Question

In the activity, click on the E∘cell and Keq quantities to observe how they are related. Use this relation to calculate Keq for the following redox reaction that occurs in an electrochemical cell having two electrodes: a cathode and an anode.
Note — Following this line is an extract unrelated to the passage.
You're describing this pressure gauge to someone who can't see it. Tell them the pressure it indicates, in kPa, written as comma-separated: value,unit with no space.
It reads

The two half-reactions that occur in the cell are Cu2+(aq)+2e−→Cu(s) and Fe(s)→Fe2+(aq)+2e− The net reaction is Cu2+(aq)+Fe(s)→Cu(s)+Fe2+(aq) Use the given standard reduction potentials in your calculation as appropriate.

Answer 1

Answer:

The standard cell potential of the reaction is 0.78 Volts.

Explanation:

$Cu^{2+}(aq)+Fe(s)\rightarrow Cu(s)+Fe^{2+}(aq)$

Reduction at cathode :

$Cu^+(aq)+2e^-\rightarrow Cu(s)$

Reduction potential of  $Cu^{2+}$ to Cu=$E^o_{1}=0.34 V$

Oxidation at anode:

$Fe(s)\rightarrow Fe^{2+}(aq)+2e^-$

Reduction potential of  $Fe^{2+}$ to Fe=$E^o_{2}=-0.44 V$

To calculate the $E^o_{cell}$ of the reaction, we use the equation:

$E^o_{cell}=E^o_{red,cathode}-E^o_{red,anode}$

Putting values in above equation, we get:

$E^o_{cell}=0.34V -(-0.44 V)=0.78 V$

The standard cell potential of the reaction is 0.78 Volts.